Does anyone know if there&#39;s a TSQL function that acts like a JavaScript eval? What I&#39;d like to do is declare some of my SQL code as text variables and then use that code later by referencing that variable. Is there a way to do this?

----------


## SteveNom

I had the same problem.
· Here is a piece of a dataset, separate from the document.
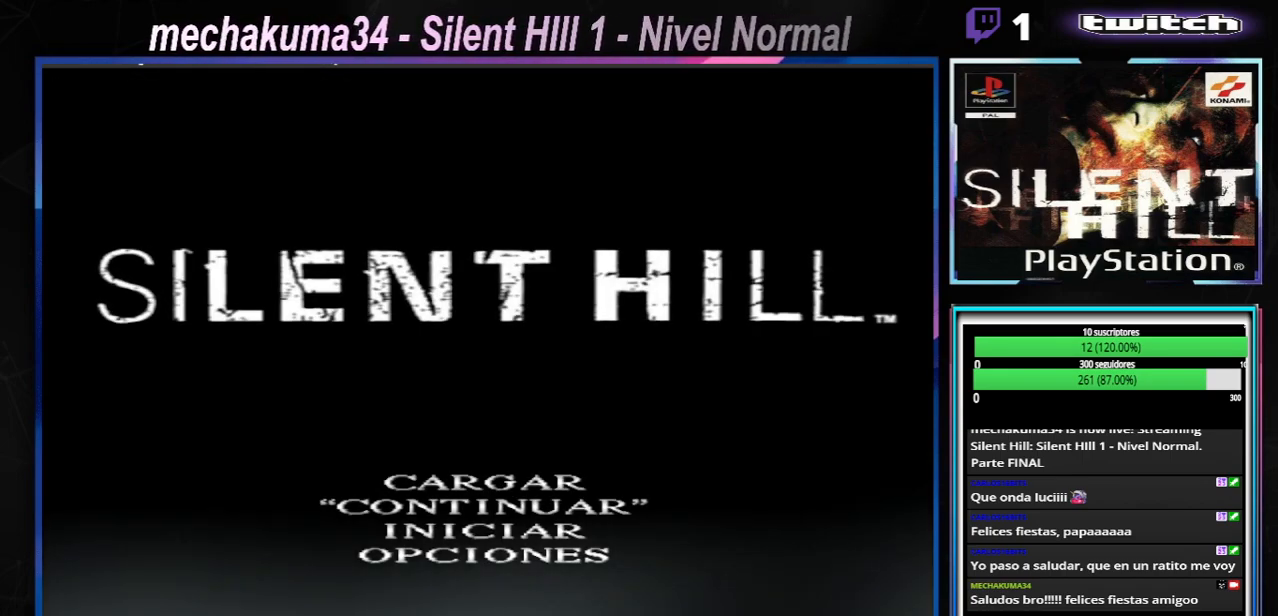
{"buttons": [], "left_stick": "down", "events": [[484, "left_stick", "down"]]}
I found this solution:

Declare @SQL as varchar(1000);

SET @SQL = 'DECLARE Transfers_Cursor CURSOR FOR 
SELECT * FROM tblTransferWorksheet WHERE Trans_ID IN (' + @Trans_IDs + ')' 
EXEC (@SQL)

Fab

----------


## rmiao

Or just 

exec ('DECLARE Transfers_Cursor CURSOR FOR 
SELECT * FROM tblTransferWorksheet WHERE Trans_ID IN (' + @Trans_IDs + ')' )

It's dynamic sql in sql server term.

----------


## SteveNom

Do you know if SQL that is executed this way using Exec, will count as part of series of Transactions if enclosed within a BEGIN Transaction and Commit/rollback transaction?

----------


## rmiao

Didn't try it before.

----------